== AIM OF THE EXERCISE ==
Repeat the lines of the rows word for word, beginning at the start of the rows and ending with the line that contains "genus: Cecropis", including that line.

Data listing

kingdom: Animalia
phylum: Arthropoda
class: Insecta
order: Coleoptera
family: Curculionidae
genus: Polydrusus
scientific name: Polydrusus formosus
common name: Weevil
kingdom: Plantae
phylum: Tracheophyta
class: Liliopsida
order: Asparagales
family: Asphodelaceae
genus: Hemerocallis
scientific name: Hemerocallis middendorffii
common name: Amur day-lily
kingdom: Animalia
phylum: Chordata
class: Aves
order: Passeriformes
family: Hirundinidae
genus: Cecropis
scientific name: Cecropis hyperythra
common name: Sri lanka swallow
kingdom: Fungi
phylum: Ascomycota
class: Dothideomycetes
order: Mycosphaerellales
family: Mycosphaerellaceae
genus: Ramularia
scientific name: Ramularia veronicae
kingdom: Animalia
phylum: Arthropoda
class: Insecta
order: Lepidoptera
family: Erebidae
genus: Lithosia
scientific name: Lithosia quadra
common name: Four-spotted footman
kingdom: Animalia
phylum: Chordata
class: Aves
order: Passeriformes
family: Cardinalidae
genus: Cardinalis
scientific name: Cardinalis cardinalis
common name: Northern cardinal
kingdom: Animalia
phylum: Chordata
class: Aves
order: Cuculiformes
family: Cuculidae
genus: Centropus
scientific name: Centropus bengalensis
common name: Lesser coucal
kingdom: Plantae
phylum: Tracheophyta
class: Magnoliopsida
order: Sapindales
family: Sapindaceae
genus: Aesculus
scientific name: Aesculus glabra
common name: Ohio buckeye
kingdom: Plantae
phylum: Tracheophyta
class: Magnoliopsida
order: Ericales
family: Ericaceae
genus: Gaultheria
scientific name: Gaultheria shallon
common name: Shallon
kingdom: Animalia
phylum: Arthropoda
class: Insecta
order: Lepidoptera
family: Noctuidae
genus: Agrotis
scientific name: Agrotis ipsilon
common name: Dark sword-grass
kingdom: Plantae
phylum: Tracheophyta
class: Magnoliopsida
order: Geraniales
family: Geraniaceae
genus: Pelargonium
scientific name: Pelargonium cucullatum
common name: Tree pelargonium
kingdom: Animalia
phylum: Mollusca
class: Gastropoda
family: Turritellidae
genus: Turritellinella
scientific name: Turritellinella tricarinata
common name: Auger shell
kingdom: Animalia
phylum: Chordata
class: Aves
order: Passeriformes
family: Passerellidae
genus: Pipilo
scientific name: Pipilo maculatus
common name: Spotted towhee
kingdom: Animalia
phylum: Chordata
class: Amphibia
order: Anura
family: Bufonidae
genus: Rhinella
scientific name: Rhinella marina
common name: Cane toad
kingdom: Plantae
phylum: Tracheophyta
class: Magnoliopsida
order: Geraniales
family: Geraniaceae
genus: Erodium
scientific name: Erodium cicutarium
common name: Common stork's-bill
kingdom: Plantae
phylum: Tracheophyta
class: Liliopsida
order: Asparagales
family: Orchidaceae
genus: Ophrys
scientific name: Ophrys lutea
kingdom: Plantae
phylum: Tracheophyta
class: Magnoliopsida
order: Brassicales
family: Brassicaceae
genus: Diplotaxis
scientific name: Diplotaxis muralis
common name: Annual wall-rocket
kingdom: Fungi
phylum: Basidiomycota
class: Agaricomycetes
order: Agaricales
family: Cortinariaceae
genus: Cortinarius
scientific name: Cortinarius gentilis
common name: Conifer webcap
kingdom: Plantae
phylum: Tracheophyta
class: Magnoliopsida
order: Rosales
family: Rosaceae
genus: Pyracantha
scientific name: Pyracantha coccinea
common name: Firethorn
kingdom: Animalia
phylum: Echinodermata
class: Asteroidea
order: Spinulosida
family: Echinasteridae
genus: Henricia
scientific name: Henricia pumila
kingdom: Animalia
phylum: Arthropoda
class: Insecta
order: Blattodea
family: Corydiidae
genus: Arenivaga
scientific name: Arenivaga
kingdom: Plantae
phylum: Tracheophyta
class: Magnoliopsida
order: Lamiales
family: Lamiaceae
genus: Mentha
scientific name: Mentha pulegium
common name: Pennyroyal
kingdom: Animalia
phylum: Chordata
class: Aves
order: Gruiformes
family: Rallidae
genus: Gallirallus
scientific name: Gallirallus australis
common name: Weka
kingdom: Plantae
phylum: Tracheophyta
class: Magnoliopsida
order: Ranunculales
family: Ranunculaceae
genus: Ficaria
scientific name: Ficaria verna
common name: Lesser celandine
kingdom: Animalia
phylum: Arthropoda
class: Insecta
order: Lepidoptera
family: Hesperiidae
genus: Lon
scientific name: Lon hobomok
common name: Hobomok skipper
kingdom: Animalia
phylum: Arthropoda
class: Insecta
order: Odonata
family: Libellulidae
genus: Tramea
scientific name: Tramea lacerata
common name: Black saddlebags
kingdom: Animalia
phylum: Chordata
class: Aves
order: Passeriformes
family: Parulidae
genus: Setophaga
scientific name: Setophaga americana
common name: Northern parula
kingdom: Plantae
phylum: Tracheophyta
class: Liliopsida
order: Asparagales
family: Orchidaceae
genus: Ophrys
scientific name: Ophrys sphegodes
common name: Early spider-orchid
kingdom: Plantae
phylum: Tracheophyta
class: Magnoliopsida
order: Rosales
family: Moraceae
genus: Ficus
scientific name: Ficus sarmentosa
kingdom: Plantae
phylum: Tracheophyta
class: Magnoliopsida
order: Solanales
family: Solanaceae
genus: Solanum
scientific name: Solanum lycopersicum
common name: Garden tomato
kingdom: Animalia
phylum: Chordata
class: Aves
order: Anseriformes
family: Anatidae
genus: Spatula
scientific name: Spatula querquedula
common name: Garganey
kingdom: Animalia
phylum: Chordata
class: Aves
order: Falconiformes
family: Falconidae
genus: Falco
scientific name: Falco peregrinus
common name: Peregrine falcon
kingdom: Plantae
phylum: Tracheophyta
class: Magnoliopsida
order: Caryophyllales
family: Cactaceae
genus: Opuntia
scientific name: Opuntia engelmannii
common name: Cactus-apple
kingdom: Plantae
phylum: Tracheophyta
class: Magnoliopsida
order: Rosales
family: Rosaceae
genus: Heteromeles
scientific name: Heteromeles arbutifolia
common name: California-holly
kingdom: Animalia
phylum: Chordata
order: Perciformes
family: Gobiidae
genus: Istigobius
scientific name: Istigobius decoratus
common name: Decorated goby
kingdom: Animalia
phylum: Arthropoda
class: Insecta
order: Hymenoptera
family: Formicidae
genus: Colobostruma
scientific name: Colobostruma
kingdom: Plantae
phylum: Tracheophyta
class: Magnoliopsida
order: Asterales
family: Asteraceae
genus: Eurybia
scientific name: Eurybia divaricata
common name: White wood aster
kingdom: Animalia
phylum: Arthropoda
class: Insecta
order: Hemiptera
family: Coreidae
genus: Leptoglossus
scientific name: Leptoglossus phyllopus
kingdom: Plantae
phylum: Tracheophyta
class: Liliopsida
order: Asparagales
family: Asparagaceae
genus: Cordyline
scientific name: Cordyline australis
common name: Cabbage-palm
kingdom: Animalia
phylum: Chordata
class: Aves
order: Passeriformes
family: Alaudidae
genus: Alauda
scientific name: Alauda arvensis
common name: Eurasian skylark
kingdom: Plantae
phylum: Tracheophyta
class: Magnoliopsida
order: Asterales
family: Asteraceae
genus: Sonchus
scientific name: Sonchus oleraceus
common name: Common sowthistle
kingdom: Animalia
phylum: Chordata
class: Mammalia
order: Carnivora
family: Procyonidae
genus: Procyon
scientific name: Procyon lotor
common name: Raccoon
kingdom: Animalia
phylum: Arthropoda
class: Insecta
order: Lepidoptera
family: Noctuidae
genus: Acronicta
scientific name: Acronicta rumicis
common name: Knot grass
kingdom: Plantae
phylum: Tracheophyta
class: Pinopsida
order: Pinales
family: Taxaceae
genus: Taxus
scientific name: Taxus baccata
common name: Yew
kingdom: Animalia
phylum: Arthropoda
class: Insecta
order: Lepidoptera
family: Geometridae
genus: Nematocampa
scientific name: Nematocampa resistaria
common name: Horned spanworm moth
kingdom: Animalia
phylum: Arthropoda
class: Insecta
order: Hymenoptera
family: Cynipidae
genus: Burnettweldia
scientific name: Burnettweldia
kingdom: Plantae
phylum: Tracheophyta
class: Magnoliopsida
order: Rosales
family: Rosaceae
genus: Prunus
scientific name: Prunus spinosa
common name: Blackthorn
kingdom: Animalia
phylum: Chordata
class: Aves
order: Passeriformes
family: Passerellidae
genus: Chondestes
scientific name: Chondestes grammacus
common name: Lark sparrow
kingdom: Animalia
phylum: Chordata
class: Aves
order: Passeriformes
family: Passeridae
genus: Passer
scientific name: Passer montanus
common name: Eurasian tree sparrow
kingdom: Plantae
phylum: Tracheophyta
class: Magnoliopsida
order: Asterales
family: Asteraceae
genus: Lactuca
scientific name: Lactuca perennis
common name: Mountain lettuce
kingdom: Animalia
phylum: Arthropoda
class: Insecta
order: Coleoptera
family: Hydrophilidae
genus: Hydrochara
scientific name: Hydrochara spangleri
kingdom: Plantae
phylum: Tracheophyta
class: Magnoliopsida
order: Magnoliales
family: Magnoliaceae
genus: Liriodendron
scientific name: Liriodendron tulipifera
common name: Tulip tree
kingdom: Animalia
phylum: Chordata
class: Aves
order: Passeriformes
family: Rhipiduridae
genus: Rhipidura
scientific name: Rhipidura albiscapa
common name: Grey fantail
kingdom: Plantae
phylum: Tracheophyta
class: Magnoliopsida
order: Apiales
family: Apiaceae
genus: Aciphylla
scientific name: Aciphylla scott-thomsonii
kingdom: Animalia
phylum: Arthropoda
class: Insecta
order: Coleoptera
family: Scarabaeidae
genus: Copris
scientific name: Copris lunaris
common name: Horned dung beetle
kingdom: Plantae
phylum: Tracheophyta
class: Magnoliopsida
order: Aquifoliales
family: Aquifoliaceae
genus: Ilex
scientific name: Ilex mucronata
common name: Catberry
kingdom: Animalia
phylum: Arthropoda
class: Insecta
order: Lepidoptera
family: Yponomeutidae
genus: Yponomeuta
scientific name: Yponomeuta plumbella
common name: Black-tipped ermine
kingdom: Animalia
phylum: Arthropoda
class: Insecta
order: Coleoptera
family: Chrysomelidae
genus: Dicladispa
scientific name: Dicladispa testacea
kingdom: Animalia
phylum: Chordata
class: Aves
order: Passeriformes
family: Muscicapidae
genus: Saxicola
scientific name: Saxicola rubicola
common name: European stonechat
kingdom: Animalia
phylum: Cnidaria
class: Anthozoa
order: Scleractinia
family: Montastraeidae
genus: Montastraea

== SOLUTION ==
kingdom: Animalia
phylum: Arthropoda
class: Insecta
order: Coleoptera
family: Curculionidae
genus: Polydrusus
scientific name: Polydrusus formosus
common name: Weevil
kingdom: Plantae
phylum: Tracheophyta
class: Liliopsida
order: Asparagales
family: Asphodelaceae
genus: Hemerocallis
scientific name: Hemerocallis middendorffii
common name: Amur day-lily
kingdom: Animalia
phylum: Chordata
class: Aves
order: Passeriformes
family: Hirundinidae
genus: Cecropis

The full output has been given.